You can get some of the benefits of Poisson disc sampling with variable radii and still extend out to infinite distance by using tiling blue noise textures. (That link has both source code to generate them, and free textures you can use directly)
The examples above are set up so that each colour channel (RGBA) is an independent square of blue noise that tiles with itself. Within each channel, the pixels between 0-x% brightness form a point set with an approximately Poisson disc distribution covering the area to a density of x%.
This lets you generate placements in a way similar to using Perlin-style noise: put in a pair of x, y coordinates, multiply them by some scale factor and use a modulo to wrap the result to within the bounds of the texture, then sample the pixel they land on.

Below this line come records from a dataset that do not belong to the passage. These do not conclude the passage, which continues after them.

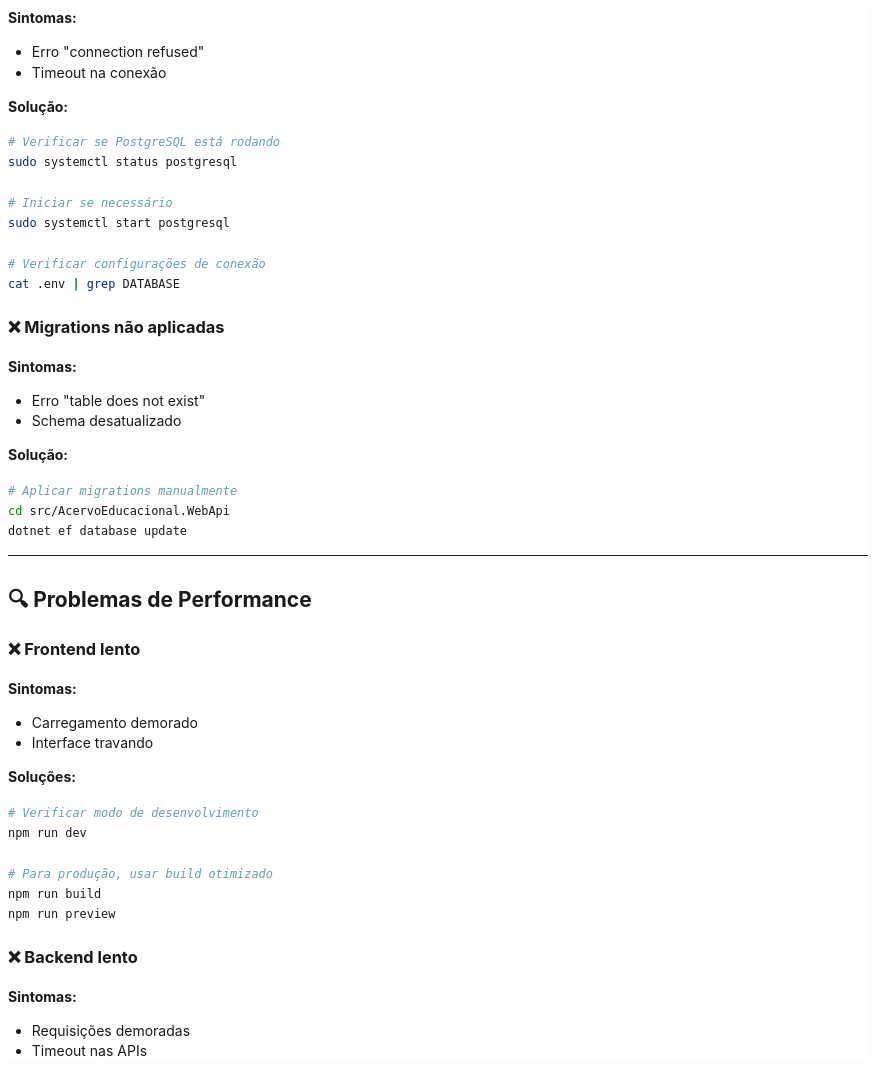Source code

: **Sintomas:**
- Erro "connection refused"
- Timeout na conexão

**Solução:**
```bash
# Verificar se PostgreSQL está rodando
sudo systemctl status postgresql

# Iniciar se necessário
sudo systemctl start postgresql

# Verificar configurações de conexão
cat .env | grep DATABASE
```

### **❌ Migrations não aplicadas**

**Sintomas:**
- Erro "table does not exist"
- Schema desatualizado

**Solução:**
```bash
# Aplicar migrations manualmente
cd src/AcervoEducacional.WebApi
dotnet ef database update
```

---

## 🔍 **Problemas de Performance**

### **❌ Frontend lento**

**Sintomas:**
- Carregamento demorado
- Interface travando

**Soluções:**
```bash
# Verificar modo de desenvolvimento
npm run dev

# Para produção, usar build otimizado
npm run build
npm run preview
```

### **❌ Backend lento**

**Sintomas:**
- Requisições demoradas
- Timeout nas APIs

If the brightness of that pixel is lower than your density value at this radius, place an item there, otherwise skip it.
You can add a pseudo-random jitter at each point (eg. generated by Perlin/simplex noise) so that the regular grid of pixels doesn't induce a regular grid in the placements.
The downside is that the texture itself is tiling, and can introduce repetition as a result. But your changing density fall-off should help with that: any two repeats of the same tile will have a different density gradient running across them, and so should still produce distinct results - at least until you get so far from the origin that the density differences between adjacent tiles are only about 1/256 or less. You can add a layer of Perlin/simplex noise to your density function so it always has some non-repeating local variation, even far from the steep part of the radial gradient.

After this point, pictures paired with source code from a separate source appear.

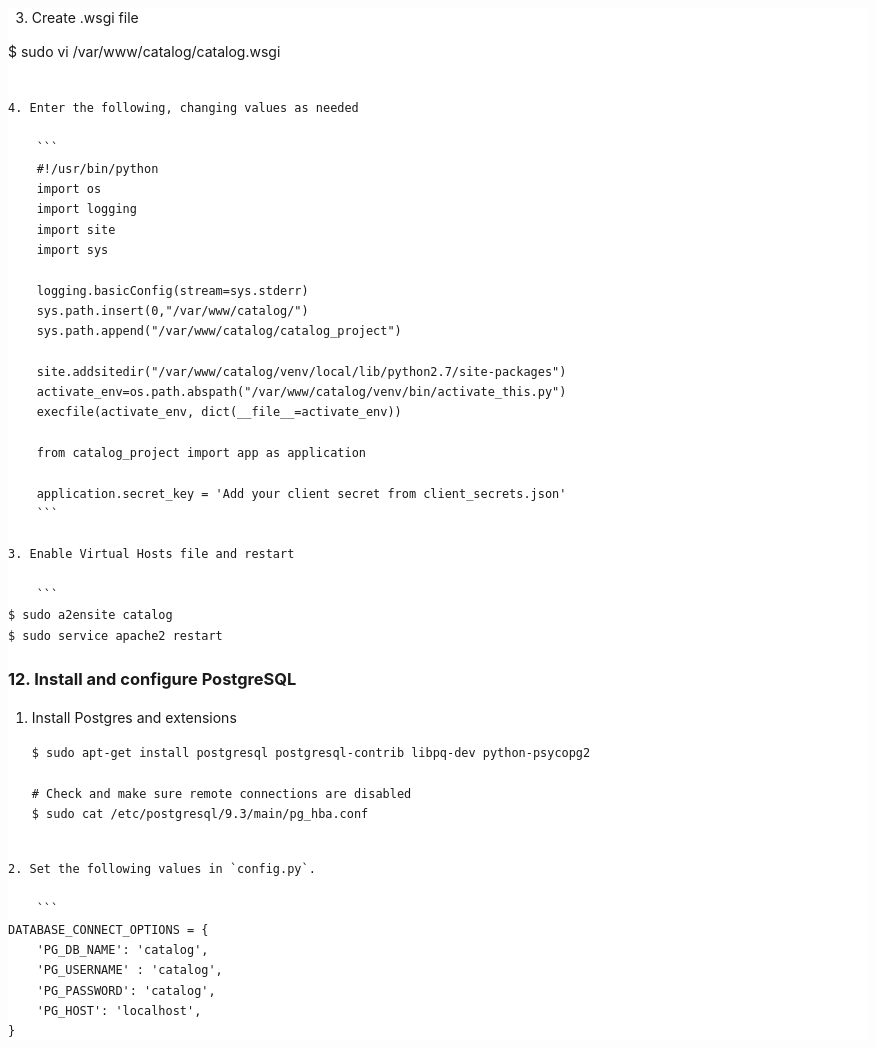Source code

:3. Create .wsgi file

	```
$ sudo vi /var/www/catalog/catalog.wsgi
```

4. Enter the following, changing values as needed

	```
	#!/usr/bin/python
	import os
	import logging
	import site
	import sys
	
	logging.basicConfig(stream=sys.stderr)
	sys.path.insert(0,"/var/www/catalog/")
	sys.path.append("/var/www/catalog/catalog_project")
	
	site.addsitedir("/var/www/catalog/venv/local/lib/python2.7/site-packages")
	activate_env=os.path.abspath("/var/www/catalog/venv/bin/activate_this.py")
	execfile(activate_env, dict(__file__=activate_env))
	
	from catalog_project import app as application
	
	application.secret_key = 'Add your client secret from client_secrets.json' 
	```
  
3. Enable Virtual Hosts file and restart

	```
$ sudo a2ensite catalog
$ sudo service apache2 restart
```



### 12. Install and configure PostgreSQL

1. Install Postgres and extensions

	```
	$ sudo apt-get install postgresql postgresql-contrib libpq-dev python-psycopg2

	# Check and make sure remote connections are disabled
	$ sudo cat /etc/postgresql/9.3/main/pg_hba.conf
```

2. Set the following values in `config.py`.

	```
DATABASE_CONNECT_OPTIONS = {
    'PG_DB_NAME': 'catalog',
    'PG_USERNAME' : 'catalog',
    'PG_PASSWORD': 'catalog',
    'PG_HOST': 'localhost',
}
```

Using larger textures can help too, and will probably be enough to drown out any noticeable repetition of patterns that fit within a screen.
But if you really need to get aperiodic placements - say you can zoom so far out that you can see the tiles no matter how large a texture you choose - then there's another trick you try: upgrade from a single repeating tile to a collection of Wang tiles. These tile the plane aperiodically, so even though a single tile may repeat multiple times, it will do so in the context of different neighbouring tiles, so the pattern as a whole is non-repeating up to the largest scales.
Check out some Shadertoy examples to get a sense of this in action. The way these shaders work is, for each point in the image plane, they find which cell of the repeating tile grid that point falls within, and pseudorandomly choose one of the Wang tiles for that cell, in a way that's guaranteed to match the edges of the tiles selected at adjacent cells without actually generating all the neighbours first (so every pixel can make this decision independently in parallel, and still agree where it matters).